CHENNAI: With each passing year, the entry of business houses in cultural arena has added strength to organisations. However, is it worthwhile to have the patronage with attached strings?
Music is the easiest way to the highest good seems to be an epigram which is easily understood. However, we have to evaluate the scenario. These days, the heterogeneous audience are at times highly polarised with biased minds. We require ‘aristotelian golden’ means to appreciate art. One thing has become clear — in the present situation, every rasika is trying to develop an intelligent appreciation of music. At least they try to differentiate between ragas, so as not to trouble one’s neighbour at the concert (Of course Nalli Kuppuswamy’s concert guide comes in very handy).

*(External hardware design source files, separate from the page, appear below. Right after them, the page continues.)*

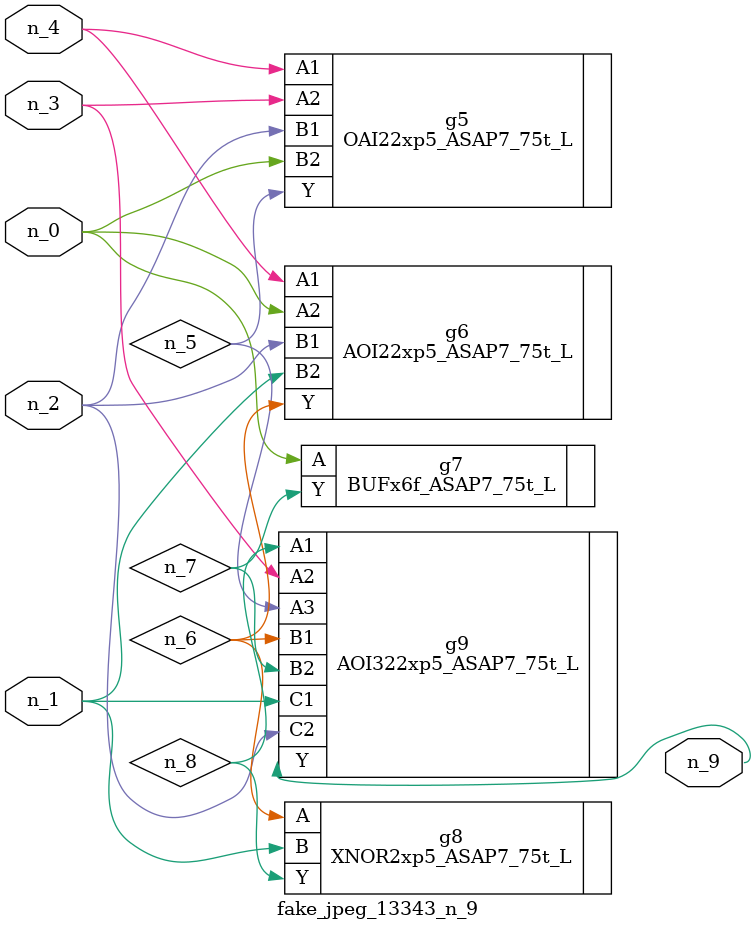
<source format=v>
module fake_jpeg_13343_n_9 (n_3, n_2, n_1, n_0, n_4, n_9);

input n_3;
input n_2;
input n_1;
input n_0;
input n_4;

output n_9;

wire n_8;
wire n_6;
wire n_5;
wire n_7;

OAI22xp5_ASAP7_75t_L g5 ( 
.A1(n_4),
.A2(n_3),
.B1(n_2),
.B2(n_0),
.Y(n_5)
);

AOI22xp5_ASAP7_75t_L g6 ( 
.A1(n_4),
.A2(n_0),
.B1(n_2),
.B2(n_1),
.Y(n_6)
);

BUFx6f_ASAP7_75t_L g7 ( 
.A(n_0),
.Y(n_7)
);

XNOR2xp5_ASAP7_75t_L g8 ( 
.A(n_6),
.B(n_1),
.Y(n_8)
);

AOI322xp5_ASAP7_75t_L g9 ( 
.A1(n_8),
.A2(n_3),
.A3(n_5),
.B1(n_6),
.B2(n_7),
.C1(n_1),
.C2(n_2),
.Y(n_9)
);


endmodule
</source>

A word of advice to sabhas, which are run by people who know the element of music or who have a reverence to the ‘art eschewed’ harmful practices of favouring particular artistes each year. I beseech the sabha secretaries not to fall prey to commercialism and gate collection, when mostly the theory of captive audience exists. Sabhas should not be sentimental in selecting the same artiste again and again for inauguration and valedictory functions.
I am sure that with the proliferation of sabhas of varying sizes, tastes and ideals, we would certainly witness ‘renaissance in the cultural era’ and musical ambience, which would pervade throughout the marghazhi season. With the cooperation of musicians, rasikas, sabhas and critics, and the process of appreciation creates a permanent, inseparable bond, making the singer and listeners undivided. With each passing year, it is becoming evident that the entry of business houses in the cultural arena, with attached strings, has added strength to the base of the organisations. The sponsors are also making the sabhas richer.We have to ponder on this — is it worthwhile to have the patronage with attached strings?

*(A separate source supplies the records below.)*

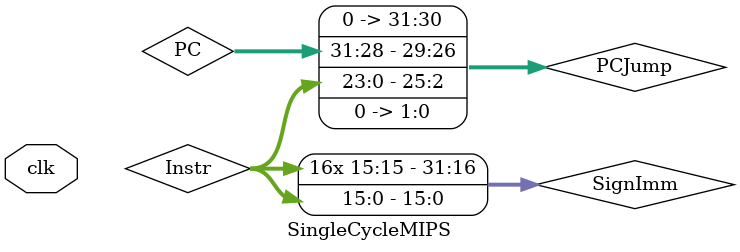
<source format=v>
module ControlUnit(
    input [5:0] Op, 
    input [5:0] Funct,
    output reg [1:0] ALUOp,
    output reg MemtoReg, MemWrite, Branch, ALUSrc, RegDst, RegWrite, Jump
);

always @(Op or Funct) begin
    case (Op)
        6'b000000: begin // R-type
            RegDst <= 1;
            ALUSrc <= 0;
            MemtoReg <= 0;
            RegWrite <= 1;
            MemWrite <= 0;
            Branch <= 0;
            ALUOp <= 2'b10;
            Jump <= 0;
        end
        6'b100011: begin // LW (Load Word)
            RegDst <= 0;
            ALUSrc <= 1;
            MemtoReg <= 1;
            RegWrite <= 1;
            MemWrite <= 0;
            Branch <= 0;
            ALUOp <= 2'b00; // ADD
            Jump <= 0;
        end
        6'b101011: begin // SW (Store Word)
            RegDst <= 0;
            ALUSrc <= 1;
            MemtoReg <= 0;
            RegWrite <= 0;
            MemWrite <= 1;
            Branch <= 0;
            ALUOp <= 2'b00; // ADD
            Jump <= 0;
        end
        6'b000100: begin // BEQ (Branch if Equal)
            RegDst <= 0;
            ALUSrc <= 0;
            MemtoReg <= 0;
            RegWrite <= 0;
            MemWrite <= 0;
            Branch <= 1;
            ALUOp <= 2'b01; // SUB
            Jump <= 0;
        end
        6'b000010: begin // JUMP
            RegDst <= 0;
            ALUSrc <= 0;
            MemtoReg <= 0;
            RegWrite <= 0;
            MemWrite <= 0;
            Branch <= 0;
            ALUOp <= 2'b00;
            Jump <= 1;
        end
        default: begin
            // Set default values
            RegDst <= 0;
            ALUSrc <= 0;
            MemtoReg <= 0;
            RegWrite <= 0;
            MemWrite <= 0;
            Branch <= 0;
            ALUOp <= 2'b00;
            Jump <= 0;
        end
    endcase
end

endmodule

module RegisterFile(
    input clk,
    input RegWrite,
    input [4:0] ReadReg1, ReadReg2, WriteReg,
    input [31:0] WriteData,
    output [31:0] ReadData1, ReadData2
);

reg [31:0] RegFile [31:0];

always @(posedge clk) begin
    if (RegWrite)
        RegFile[WriteReg] <= WriteData;
end

assign ReadData1 = RegFile[ReadReg1];
assign ReadData2 = RegFile[ReadReg2];

endmodule

module ALU(
    input [31:0] SrcA, SrcB,
    input [2:0] ALUControl,
    output reg [31:0] ALUResult,
    output Zero
);

always @(*) begin
    case (ALUControl)
        3'b000: ALUResult = SrcA & SrcB;   // AND
        3'b001: ALUResult = SrcA | SrcB;   // OR
        3'b010: ALUResult = SrcA + SrcB;   // ADD
        3'b110: ALUResult = SrcA - SrcB;   // SUB
        3'b111: ALUResult = (SrcA < SrcB) ? 32'b1 : 32'b0; // SLT
        3'b100: ALUResult = ~(SrcA | SrcB); // NOR
        default: ALUResult = 32'b0;   // Default to avoid latches
    endcase
end

assign Zero = (ALUResult == 0);

endmodule


module DataMemory(
    input clk,
    input MemWrite,
    input [31:0] Address, WriteData,
    output [31:0] ReadData
);

reg [31:0] Memory [1023:0];

always @(posedge clk) begin
    if (MemWrite) begin
        // Exibir o endereço e o dado sendo escrito
        $display("At time %t, writing data %h to address %h", $time, WriteData, Address);
        Memory[Address >> 2] <= WriteData;
    end
end

assign ReadData = Memory[Address >> 2];

endmodule



module SingleCycleMIPS(
    input clk
);

wire [31:0] PC, Instr, ReadData1, ReadData2, ALUResult, MemData, SignImm;
wire [4:0] WriteReg;
wire [1:0] ALUOp;
wire MemtoReg, MemWrite, Branch, ALUSrc, RegDst, RegWrite, Jump, Zero;
wire [31:0] PCNext, PCBranch, PCJump;

ControlUnit control(
    .Op(Instr[31:26]),
    .Funct(Instr[5:0]),
    .ALUOp(ALUOp),
    .MemtoReg(MemtoReg),
    .MemWrite(MemWrite),
    .Branch(Branch),
    .ALUSrc(ALUSrc),
    .RegDst(RegDst),
    .RegWrite(RegWrite),
    .Jump(Jump)
);

RegisterFile rf(
    .clk(clk),
    .RegWrite(RegWrite),
    .ReadReg1(Instr[25:21]),
    .ReadReg2(Instr[20:16]),
    .WriteReg(WriteReg),
    .WriteData(MemtoReg ? MemData : ALUResult),
    .ReadData1(ReadData1),
    .ReadData2(ReadData2)
);

ALU alu(
    .SrcA(ReadData1),
    .SrcB(ALUSrc ? SignImm : ReadData2),
    .ALUControl(ALUOp),
    .ALUResult(ALUResult),
    .Zero(Zero)
);

DataMemory dm(
    .clk(clk),
    .MemWrite(MemWrite),
    .Address(ALUResult),
    .WriteData(ReadData2),
    .ReadData(MemData)
);

assign SignImm = { {16{Instr[15]}}, Instr[15:0] };
assign WriteReg = RegDst ? Instr[15:11] : Instr[20:16];
assign PCBranch = PC + (SignImm << 2);
assign PCJump = {PC[31:28], Instr[25:0] << 2}; // Jump address
assign PCNext = Jump ? PCJump : (Zero & Branch ? PCBranch : PC + 4);

endmodule

</source>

It is time we realise that contact and public relations are unavoidable phenomena and do matter in getting programmes, and improving the kitty of sabhas. Everyone involved in this milieu should realise that the quality of art should be on the upward track, and if the present trend continues, we can see a plateau in the arena of cultural progression, which is slowly setting in now, seeing the diminishing enthusiasm of foreign visitors and rasikas.
I would like to conclude with a caveat that an opportunity to get an insight into the world of culture, infusing a genuine zeal, is being provided in the Marghazhi festival. But the creative fine arts need to be catered with divine spirit by all concerned, as this tradition can only be nurtured by tradition, and not by commercialisation of the forms. Failure to do so will result in sacrilege.